* [Job item A]:
Reproduce the whole forum thread about the sports club poll, word for word.
* [Job item B]:
List each line of the entries below that contains the word "once".

* [Source passage]:
# please join the poll



## yorkshire lass (Apr 18, 2010)

have a go, a good result might get a new club built


----------



## John999 (Jul 6, 2009)




----------



## Catx (Apr 15, 2009)

Enough threads already ??? Just a thought


----------



## PETERFC (Apr 3, 2009)

*Reply*



yorkshire lass said:


> have a go, a good result might get a new club built


Hi Yorkshire Lass

Well you got there in the end, good luck will the results and i hope that they are of help.

Peterfc 666?


----------



## yorkshire lass (Apr 18, 2010)

to everyone viewing this page, 

I can see people are viewing this thread, but not voting. Please vote, it is only one bottom to press, no matter which one you choose. the poll won't be viable without participation. It closes on 7th May. ( I would put a smilie on but seem to have lost my list)


----------



## christopherdouglas (Nov 13, 2008)

Ello Lass,
I'm all up for pressing a 'bottom' but,
as I'm still in the UK think it's a bit unfair to press the button & vote on the subject.
Good luck though.
Chris


----------



## loonytoon (Feb 11, 2009)

yorkshire lass said:


> have a go, a good result might get a new club built


having no interest in Caldas but being nosey, who will be paying for and building this facility?

jeff


----------



## siobhanwf (Mar 20, 2009)

loonytoon said:


> having no interest in Caldas but being nosey, who will be paying for and building this facility?
> 
> jeff



my thoughts exactly.


----------



## yorkshire lass (Apr 18, 2010)

I was asked not to promote the third party on this, sure he has his reasons. It might be hindering the end result of the poll, but it is only to find out if the interest is there. Anyone could build a sports club, but what use is it, if no one wants it? if the interest is not there, it won't go ahead, replies are filtering through, its not just on here. it will close everywhere on 7th of may. then I have to get my fingers typing and do the report on it.


----------



## siobhanwf (Mar 20, 2009)

That is good news. I must admit that I did wonder where the finance was coming from


----------



## yorkshire lass (Apr 18, 2010)

well its not me, don't have that much money don't suppose I ever will


----------

* [Available data]:
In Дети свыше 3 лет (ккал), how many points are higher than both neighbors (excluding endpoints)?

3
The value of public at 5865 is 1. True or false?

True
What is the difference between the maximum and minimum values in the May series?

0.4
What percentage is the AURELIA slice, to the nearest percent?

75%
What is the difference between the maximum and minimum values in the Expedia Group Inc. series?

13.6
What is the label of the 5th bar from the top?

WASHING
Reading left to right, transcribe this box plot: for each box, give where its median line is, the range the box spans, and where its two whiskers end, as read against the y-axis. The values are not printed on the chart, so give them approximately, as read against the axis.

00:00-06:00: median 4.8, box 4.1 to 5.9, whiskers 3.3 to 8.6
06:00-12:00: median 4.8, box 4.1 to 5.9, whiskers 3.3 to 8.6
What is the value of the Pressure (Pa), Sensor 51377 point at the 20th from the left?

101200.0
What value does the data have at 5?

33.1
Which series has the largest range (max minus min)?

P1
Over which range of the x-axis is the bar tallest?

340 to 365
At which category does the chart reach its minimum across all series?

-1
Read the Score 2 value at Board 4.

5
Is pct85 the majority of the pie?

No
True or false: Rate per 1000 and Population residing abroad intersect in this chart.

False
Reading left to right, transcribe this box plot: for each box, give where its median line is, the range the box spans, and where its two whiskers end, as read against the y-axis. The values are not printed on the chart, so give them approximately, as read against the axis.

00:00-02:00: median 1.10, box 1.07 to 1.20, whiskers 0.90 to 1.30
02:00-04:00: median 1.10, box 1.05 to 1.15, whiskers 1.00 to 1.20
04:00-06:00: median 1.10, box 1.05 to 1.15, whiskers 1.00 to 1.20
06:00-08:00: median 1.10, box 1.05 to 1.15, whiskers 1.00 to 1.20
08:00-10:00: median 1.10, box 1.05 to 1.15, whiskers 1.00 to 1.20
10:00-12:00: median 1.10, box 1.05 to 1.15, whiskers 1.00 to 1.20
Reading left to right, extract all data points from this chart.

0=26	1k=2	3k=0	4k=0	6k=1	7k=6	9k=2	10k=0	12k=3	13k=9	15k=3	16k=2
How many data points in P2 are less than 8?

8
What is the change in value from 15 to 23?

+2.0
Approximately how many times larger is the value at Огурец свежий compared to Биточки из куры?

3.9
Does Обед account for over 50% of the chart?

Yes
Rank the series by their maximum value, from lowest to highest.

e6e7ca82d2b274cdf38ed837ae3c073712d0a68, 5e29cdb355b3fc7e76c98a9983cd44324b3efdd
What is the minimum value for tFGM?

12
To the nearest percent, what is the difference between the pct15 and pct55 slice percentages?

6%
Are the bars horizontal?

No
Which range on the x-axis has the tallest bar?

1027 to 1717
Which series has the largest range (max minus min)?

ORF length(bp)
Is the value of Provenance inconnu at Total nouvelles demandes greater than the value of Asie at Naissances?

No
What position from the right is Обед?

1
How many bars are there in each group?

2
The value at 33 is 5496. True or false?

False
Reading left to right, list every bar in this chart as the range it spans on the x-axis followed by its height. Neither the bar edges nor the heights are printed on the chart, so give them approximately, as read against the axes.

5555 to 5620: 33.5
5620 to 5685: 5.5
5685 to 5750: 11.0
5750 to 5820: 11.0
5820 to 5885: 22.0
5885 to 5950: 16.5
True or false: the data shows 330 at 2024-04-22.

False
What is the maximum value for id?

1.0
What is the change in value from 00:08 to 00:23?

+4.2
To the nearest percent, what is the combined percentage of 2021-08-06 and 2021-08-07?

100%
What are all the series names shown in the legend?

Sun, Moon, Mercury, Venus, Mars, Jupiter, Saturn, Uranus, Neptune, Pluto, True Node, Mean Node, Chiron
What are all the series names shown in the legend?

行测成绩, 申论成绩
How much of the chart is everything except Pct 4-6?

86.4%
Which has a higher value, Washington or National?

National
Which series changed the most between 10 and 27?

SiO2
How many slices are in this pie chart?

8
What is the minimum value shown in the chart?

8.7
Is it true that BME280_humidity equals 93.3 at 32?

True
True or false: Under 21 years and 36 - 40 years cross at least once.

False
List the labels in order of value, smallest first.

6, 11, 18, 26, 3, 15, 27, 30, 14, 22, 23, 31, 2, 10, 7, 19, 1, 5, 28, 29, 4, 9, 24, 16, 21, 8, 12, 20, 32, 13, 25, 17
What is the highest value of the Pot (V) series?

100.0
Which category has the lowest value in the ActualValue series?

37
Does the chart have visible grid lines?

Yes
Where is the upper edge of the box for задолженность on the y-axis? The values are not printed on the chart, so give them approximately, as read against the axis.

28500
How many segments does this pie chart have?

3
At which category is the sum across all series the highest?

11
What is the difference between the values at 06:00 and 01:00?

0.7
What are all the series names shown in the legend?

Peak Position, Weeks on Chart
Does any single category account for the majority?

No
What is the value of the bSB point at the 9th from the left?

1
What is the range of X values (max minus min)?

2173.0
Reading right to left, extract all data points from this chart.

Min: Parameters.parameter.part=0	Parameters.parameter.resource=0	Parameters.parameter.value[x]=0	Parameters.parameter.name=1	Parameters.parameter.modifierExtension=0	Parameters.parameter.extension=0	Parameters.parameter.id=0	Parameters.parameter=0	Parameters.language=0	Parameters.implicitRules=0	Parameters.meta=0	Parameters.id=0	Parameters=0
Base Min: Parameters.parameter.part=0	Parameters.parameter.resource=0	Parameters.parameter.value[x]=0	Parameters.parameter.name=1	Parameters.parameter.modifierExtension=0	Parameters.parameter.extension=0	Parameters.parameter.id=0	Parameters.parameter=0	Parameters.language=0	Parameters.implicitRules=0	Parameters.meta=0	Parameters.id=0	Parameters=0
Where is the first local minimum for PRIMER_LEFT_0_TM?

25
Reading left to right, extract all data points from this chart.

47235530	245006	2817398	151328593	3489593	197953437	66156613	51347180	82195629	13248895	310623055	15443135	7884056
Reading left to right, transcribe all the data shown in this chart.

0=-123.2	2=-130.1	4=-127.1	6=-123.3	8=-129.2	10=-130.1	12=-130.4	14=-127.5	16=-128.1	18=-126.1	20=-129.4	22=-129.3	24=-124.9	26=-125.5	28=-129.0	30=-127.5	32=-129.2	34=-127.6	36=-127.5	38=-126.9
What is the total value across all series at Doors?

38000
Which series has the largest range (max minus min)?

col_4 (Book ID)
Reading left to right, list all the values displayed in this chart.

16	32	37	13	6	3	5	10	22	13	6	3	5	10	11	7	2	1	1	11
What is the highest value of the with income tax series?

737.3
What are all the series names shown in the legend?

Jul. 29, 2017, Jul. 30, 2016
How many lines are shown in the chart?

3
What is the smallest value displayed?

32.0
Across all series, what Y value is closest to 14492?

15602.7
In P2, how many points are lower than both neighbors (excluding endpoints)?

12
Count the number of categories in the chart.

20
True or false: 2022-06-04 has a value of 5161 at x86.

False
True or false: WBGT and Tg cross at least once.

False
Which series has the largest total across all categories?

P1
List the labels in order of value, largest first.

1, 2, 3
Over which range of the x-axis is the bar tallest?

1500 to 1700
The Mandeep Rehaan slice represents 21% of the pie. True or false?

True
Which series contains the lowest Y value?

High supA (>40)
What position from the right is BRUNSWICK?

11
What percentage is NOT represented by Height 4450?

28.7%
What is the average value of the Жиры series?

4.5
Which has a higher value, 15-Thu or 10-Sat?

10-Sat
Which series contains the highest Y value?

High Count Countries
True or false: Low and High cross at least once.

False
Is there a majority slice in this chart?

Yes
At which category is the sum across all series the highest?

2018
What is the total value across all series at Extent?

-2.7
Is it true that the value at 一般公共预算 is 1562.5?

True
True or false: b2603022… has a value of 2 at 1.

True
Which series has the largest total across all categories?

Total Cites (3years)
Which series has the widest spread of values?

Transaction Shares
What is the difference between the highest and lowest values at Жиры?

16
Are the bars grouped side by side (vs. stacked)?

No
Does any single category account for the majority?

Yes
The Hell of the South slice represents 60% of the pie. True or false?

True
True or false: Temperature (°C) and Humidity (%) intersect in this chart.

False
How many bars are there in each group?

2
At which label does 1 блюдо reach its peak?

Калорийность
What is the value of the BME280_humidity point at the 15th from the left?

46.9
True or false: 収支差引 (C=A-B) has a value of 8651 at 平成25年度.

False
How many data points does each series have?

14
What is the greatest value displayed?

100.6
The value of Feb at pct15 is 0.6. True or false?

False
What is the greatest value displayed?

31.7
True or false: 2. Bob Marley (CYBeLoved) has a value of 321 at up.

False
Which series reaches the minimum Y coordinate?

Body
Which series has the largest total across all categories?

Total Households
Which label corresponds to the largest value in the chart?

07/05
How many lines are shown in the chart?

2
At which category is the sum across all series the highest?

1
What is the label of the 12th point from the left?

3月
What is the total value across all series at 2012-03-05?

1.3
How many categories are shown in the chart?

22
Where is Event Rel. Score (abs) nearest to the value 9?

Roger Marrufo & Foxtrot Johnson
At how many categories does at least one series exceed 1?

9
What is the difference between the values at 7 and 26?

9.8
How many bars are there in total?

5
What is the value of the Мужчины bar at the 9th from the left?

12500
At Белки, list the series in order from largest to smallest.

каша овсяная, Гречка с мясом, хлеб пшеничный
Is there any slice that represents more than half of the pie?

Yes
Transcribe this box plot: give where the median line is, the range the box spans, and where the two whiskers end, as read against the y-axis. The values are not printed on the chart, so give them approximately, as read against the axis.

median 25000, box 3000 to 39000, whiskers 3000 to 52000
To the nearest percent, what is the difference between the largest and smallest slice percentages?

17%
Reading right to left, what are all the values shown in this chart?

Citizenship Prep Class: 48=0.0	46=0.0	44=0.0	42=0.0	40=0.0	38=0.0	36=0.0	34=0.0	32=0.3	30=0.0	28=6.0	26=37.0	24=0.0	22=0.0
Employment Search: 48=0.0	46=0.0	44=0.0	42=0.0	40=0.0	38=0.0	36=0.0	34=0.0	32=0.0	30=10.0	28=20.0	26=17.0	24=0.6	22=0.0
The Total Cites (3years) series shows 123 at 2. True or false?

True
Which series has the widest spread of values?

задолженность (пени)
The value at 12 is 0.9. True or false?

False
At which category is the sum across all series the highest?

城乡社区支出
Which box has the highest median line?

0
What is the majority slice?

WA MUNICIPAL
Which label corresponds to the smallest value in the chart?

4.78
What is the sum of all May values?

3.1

* [Answer section A]:
# please join the poll



## yorkshire lass (Apr 18, 2010)

have a go, a good result might get a new club built


----------



## John999 (Jul 6, 2009)




----------



## Catx (Apr 15, 2009)

Enough threads already ??? Just a thought


----------



## PETERFC (Apr 3, 2009)

*Reply*



yorkshire lass said:


> have a go, a good result might get a new club built


Hi Yorkshire Lass

Well you got there in the end, good luck will the results and i hope that they are of help.

Peterfc 666?


----------



## yorkshire lass (Apr 18, 2010)

to everyone viewing this page, 

I can see people are viewing this thread, but not voting. Please vote, it is only one bottom to press, no matter which one you choose. the poll won't be viable without participation. It closes on 7th May. ( I would put a smilie on but seem to have lost my list)


----------



## christopherdouglas (Nov 13, 2008)

Ello Lass,
I'm all up for pressing a 'bottom' but,
as I'm still in the UK think it's a bit unfair to press the button & vote on the subject.
Good luck though.
Chris


----------



## loonytoon (Feb 11, 2009)

yorkshire lass said:


> have a go, a good result might get a new club built


having no interest in Caldas but being nosey, who will be paying for and building this facility?

jeff


----------



## siobhanwf (Mar 20, 2009)

loonytoon said:


> having no interest in Caldas but being nosey, who will be paying for and building this facility?
> 
> jeff



my thoughts exactly.


----------



## yorkshire lass (Apr 18, 2010)

I was asked not to promote the third party on this, sure he has his reasons. It might be hindering the end result of the poll, but it is only to find out if the interest is there. Anyone could build a sports club, but what use is it, if no one wants it? if the interest is not there, it won't go ahead, replies are filtering through, its not just on here. it will close everywhere on 7th of may. then I have to get my fingers typing and do the report on it.


----------



## siobhanwf (Mar 20, 2009)

That is good news. I must admit that I did wonder where the finance was coming from


----------



## yorkshire lass (Apr 18, 2010)

well its not me, don't have that much money don't suppose I ever will


----------

* [Answer section B]:
True or false: Under 21 years and 36 - 40 years cross at least once.
True or false: WBGT and Tg cross at least once.
True or false: Low and High cross at least once.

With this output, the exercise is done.